Required work =
Set down exactly the lines below between the line holding "left knee: (963, 1052)" and the line holding "left wrist: (1283, 979)", inclusive; no other line belongs in the answer.

Given entries =
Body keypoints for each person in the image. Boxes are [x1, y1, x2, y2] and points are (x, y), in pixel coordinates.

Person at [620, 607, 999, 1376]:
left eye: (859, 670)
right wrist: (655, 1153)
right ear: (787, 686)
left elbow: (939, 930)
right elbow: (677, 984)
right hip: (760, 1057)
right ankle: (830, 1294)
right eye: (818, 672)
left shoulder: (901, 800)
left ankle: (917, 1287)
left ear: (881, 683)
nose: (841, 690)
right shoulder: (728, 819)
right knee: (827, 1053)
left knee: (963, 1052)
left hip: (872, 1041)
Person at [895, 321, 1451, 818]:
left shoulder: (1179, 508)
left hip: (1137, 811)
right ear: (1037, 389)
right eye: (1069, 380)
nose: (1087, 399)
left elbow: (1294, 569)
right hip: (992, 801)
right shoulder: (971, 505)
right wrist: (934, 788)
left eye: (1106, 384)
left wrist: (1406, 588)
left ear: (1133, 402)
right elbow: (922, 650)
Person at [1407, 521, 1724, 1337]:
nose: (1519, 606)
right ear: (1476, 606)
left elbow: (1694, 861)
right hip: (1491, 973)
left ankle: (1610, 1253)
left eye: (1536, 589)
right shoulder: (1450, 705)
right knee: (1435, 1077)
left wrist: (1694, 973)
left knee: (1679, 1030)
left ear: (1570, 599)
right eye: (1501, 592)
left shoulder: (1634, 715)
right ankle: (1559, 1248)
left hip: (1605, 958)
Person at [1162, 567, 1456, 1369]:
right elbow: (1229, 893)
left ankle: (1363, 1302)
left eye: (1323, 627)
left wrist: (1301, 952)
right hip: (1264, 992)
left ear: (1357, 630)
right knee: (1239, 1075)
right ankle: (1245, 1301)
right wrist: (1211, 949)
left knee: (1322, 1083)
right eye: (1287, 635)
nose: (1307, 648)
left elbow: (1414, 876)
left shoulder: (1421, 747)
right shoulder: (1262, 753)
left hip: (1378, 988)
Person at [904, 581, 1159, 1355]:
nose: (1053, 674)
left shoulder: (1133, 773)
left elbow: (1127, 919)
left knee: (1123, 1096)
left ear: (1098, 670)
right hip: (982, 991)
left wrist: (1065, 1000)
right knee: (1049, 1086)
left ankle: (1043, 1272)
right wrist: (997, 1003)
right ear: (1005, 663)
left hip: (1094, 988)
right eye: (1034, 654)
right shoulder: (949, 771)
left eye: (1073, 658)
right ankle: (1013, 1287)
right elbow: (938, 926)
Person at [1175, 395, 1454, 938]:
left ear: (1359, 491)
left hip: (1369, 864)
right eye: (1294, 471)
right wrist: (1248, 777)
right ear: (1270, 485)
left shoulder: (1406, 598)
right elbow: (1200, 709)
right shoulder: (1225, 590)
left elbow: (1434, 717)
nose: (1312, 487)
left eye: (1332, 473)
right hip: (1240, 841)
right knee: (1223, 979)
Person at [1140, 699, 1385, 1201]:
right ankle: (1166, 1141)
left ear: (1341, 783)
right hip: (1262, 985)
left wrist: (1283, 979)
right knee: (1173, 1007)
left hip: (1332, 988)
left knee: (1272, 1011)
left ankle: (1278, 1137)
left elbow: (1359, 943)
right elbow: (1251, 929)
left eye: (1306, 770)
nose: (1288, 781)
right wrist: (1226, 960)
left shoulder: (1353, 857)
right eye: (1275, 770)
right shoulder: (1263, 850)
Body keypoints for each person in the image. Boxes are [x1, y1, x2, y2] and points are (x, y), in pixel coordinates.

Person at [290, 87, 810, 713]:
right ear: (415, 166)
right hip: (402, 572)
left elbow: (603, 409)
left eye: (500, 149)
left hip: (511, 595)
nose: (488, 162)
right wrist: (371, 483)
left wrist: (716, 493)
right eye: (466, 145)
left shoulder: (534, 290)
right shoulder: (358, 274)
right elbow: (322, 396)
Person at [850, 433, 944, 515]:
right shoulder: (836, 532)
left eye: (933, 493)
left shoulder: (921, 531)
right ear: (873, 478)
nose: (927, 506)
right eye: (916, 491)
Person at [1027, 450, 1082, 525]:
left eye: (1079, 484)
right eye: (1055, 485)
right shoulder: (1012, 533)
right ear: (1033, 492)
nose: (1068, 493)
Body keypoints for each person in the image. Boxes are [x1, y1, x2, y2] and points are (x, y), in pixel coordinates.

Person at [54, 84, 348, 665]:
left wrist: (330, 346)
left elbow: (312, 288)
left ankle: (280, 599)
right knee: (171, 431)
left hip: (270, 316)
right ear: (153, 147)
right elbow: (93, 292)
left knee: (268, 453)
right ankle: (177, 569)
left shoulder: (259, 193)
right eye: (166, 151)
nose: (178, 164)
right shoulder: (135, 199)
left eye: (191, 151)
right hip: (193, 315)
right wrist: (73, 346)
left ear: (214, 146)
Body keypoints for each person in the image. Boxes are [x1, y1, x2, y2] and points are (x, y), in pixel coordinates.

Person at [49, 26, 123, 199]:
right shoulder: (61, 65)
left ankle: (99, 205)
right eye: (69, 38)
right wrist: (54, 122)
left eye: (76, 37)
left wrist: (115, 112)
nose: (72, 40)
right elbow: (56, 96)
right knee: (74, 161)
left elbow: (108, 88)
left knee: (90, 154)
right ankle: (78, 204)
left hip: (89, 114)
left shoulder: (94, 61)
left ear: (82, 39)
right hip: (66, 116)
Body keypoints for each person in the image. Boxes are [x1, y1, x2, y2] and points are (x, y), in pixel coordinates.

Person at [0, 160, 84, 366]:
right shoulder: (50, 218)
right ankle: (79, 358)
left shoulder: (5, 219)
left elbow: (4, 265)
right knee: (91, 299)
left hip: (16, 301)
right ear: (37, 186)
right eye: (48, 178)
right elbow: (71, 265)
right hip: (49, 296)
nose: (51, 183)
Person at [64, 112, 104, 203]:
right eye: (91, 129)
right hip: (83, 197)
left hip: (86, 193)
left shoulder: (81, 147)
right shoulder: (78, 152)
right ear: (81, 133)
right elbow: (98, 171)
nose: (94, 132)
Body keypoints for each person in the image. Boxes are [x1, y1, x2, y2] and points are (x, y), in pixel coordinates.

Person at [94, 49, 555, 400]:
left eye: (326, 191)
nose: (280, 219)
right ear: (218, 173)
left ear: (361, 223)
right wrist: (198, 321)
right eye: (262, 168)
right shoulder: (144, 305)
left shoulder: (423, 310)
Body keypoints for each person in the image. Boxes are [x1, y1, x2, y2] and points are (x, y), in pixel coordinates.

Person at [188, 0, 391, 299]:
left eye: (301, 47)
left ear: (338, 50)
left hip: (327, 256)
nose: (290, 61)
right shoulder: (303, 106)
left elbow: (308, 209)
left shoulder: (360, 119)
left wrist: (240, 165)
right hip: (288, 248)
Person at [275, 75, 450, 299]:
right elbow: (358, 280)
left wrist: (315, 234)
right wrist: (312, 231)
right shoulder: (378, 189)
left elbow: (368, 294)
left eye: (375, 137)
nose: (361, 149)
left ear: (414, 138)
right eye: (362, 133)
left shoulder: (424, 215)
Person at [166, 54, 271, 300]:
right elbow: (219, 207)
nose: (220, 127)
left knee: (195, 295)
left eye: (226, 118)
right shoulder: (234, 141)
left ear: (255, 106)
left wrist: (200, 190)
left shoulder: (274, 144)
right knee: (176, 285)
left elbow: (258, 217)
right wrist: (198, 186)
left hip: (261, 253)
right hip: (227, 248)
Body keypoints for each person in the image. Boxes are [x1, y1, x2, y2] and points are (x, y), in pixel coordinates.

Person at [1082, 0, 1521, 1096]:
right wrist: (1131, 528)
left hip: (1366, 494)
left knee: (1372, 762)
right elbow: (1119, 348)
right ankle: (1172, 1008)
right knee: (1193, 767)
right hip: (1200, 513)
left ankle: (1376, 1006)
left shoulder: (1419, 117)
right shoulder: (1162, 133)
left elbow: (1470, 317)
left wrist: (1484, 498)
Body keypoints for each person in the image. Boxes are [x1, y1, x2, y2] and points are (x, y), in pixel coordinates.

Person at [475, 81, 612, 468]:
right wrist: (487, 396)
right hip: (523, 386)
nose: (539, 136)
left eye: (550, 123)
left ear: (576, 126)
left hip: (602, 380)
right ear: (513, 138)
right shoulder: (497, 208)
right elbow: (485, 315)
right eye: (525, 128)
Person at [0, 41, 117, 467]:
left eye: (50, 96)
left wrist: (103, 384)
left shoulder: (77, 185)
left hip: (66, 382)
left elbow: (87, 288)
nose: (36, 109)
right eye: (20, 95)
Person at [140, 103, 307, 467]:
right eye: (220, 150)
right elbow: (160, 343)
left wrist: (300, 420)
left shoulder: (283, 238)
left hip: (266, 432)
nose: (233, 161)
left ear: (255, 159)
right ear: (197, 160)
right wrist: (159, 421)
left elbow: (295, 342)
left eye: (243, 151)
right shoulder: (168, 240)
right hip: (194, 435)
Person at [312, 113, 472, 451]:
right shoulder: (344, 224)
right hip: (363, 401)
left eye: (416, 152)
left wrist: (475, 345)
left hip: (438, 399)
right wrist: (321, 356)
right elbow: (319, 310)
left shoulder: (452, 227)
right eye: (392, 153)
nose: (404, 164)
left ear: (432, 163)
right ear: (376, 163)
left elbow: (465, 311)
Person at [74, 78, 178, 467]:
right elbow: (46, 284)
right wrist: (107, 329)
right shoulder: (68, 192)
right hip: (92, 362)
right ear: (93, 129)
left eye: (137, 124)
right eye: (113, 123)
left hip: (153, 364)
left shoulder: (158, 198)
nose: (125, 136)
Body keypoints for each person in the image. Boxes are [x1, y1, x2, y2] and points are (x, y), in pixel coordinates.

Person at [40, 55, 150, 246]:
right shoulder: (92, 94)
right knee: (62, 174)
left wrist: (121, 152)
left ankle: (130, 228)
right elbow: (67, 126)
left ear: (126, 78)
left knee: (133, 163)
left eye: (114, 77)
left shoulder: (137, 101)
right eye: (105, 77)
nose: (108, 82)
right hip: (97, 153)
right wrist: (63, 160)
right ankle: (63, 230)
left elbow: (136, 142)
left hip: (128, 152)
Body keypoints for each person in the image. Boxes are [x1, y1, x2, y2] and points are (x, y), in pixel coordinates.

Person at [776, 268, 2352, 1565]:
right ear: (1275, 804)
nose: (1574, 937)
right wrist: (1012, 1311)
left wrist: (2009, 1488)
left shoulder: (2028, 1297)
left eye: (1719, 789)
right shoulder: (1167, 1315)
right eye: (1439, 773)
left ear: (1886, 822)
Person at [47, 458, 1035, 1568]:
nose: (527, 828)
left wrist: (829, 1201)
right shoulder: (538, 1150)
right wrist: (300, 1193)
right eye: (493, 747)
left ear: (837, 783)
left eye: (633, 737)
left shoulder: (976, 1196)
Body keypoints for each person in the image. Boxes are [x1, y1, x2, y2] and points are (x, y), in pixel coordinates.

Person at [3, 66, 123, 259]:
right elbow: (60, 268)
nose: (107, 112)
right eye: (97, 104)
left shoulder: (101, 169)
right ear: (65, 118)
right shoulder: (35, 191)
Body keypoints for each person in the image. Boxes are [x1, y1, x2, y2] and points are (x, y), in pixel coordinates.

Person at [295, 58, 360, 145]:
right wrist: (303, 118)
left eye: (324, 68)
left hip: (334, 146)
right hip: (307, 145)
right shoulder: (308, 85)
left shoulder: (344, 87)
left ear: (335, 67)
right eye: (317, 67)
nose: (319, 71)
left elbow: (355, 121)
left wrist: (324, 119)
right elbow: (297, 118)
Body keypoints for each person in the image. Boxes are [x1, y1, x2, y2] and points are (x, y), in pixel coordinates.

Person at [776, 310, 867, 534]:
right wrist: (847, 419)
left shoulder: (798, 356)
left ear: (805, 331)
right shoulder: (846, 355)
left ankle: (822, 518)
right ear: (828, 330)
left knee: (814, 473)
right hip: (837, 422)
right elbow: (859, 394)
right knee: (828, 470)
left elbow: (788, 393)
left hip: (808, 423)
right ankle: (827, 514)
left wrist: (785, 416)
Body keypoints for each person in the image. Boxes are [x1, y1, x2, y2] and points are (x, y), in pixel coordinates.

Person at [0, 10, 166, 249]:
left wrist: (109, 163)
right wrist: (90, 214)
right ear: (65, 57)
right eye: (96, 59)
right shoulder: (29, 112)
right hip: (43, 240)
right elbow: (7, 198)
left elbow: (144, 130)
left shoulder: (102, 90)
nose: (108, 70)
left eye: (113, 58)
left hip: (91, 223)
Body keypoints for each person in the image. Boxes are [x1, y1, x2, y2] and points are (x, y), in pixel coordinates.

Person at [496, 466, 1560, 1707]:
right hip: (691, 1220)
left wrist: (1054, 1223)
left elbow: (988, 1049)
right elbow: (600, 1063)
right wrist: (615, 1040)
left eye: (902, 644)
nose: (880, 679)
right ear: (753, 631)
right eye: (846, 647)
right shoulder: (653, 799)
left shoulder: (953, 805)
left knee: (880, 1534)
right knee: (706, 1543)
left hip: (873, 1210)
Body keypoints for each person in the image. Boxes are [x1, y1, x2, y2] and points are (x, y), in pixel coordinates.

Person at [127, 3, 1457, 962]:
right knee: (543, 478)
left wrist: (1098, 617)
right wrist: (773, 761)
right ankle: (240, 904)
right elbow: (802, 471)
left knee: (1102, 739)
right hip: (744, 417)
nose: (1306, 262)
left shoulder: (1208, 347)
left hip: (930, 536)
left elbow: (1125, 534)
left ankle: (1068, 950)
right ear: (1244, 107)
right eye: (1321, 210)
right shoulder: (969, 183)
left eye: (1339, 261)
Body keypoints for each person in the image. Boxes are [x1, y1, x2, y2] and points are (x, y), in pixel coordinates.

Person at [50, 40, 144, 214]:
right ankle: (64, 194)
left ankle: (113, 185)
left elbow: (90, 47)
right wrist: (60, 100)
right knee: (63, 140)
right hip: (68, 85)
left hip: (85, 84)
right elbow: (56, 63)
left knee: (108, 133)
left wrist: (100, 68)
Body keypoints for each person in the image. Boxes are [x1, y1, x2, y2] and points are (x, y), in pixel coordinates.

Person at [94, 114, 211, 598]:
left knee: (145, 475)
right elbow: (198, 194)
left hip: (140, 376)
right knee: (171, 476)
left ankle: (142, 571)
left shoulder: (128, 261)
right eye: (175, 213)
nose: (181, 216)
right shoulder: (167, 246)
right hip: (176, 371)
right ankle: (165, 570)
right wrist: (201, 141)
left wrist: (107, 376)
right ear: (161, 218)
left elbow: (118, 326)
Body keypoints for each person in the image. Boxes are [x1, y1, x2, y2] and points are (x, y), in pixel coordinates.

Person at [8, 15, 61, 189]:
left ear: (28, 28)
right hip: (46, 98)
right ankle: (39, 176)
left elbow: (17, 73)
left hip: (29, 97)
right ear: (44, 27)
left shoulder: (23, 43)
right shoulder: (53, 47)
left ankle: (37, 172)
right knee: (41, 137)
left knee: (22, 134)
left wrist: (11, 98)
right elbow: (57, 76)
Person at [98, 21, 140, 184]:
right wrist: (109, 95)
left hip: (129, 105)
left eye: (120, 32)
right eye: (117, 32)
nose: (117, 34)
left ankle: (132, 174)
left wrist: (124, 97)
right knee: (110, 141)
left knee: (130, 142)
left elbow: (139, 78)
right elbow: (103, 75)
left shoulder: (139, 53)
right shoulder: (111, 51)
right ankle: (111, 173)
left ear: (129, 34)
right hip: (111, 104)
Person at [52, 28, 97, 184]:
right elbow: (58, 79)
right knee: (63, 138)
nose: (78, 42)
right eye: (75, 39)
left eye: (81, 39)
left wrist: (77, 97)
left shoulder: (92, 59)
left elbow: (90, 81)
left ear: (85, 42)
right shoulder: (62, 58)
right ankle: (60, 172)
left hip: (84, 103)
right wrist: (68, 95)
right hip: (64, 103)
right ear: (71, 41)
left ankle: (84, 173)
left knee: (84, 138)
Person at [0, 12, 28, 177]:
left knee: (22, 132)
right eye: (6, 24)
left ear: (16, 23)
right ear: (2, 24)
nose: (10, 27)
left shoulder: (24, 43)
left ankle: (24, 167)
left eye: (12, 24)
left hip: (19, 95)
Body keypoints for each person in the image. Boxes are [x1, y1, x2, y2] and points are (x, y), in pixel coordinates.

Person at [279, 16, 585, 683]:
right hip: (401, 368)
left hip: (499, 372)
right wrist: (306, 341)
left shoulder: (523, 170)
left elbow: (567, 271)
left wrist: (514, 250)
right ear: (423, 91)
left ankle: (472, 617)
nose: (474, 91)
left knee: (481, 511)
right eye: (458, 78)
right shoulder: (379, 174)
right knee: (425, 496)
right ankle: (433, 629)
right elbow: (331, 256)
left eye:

Completed exercise =
left knee: (963, 1052)
left hip: (872, 1041)
Person at [895, 321, 1451, 818]:
left shoulder: (1179, 508)
left hip: (1137, 811)
right ear: (1037, 389)
right eye: (1069, 380)
nose: (1087, 399)
left elbow: (1294, 569)
right hip: (992, 801)
right shoulder: (971, 505)
right wrist: (934, 788)
left eye: (1106, 384)
left wrist: (1406, 588)
left ear: (1133, 402)
right elbow: (922, 650)
Person at [1407, 521, 1724, 1337]:
nose: (1519, 606)
right ear: (1476, 606)
left elbow: (1694, 861)
right hip: (1491, 973)
left ankle: (1610, 1253)
left eye: (1536, 589)
right shoulder: (1450, 705)
right knee: (1435, 1077)
left wrist: (1694, 973)
left knee: (1679, 1030)
left ear: (1570, 599)
right eye: (1501, 592)
left shoulder: (1634, 715)
right ankle: (1559, 1248)
left hip: (1605, 958)
Person at [1162, 567, 1456, 1369]:
right elbow: (1229, 893)
left ankle: (1363, 1302)
left eye: (1323, 627)
left wrist: (1301, 952)
right hip: (1264, 992)
left ear: (1357, 630)
right knee: (1239, 1075)
right ankle: (1245, 1301)
right wrist: (1211, 949)
left knee: (1322, 1083)
right eye: (1287, 635)
nose: (1307, 648)
left elbow: (1414, 876)
left shoulder: (1421, 747)
right shoulder: (1262, 753)
left hip: (1378, 988)
Person at [904, 581, 1159, 1355]:
nose: (1053, 674)
left shoulder: (1133, 773)
left elbow: (1127, 919)
left knee: (1123, 1096)
left ear: (1098, 670)
right hip: (982, 991)
left wrist: (1065, 1000)
right knee: (1049, 1086)
left ankle: (1043, 1272)
right wrist: (997, 1003)
right ear: (1005, 663)
left hip: (1094, 988)
right eye: (1034, 654)
right shoulder: (949, 771)
left eye: (1073, 658)
right ankle: (1013, 1287)
right elbow: (938, 926)
Person at [1175, 395, 1454, 938]:
left ear: (1359, 491)
left hip: (1369, 864)
right eye: (1294, 471)
right wrist: (1248, 777)
right ear: (1270, 485)
left shoulder: (1406, 598)
right elbow: (1200, 709)
right shoulder: (1225, 590)
left elbow: (1434, 717)
nose: (1312, 487)
left eye: (1332, 473)
right hip: (1240, 841)
right knee: (1223, 979)
Person at [1140, 699, 1385, 1201]:
right ankle: (1166, 1141)
left ear: (1341, 783)
right hip: (1262, 985)
left wrist: (1283, 979)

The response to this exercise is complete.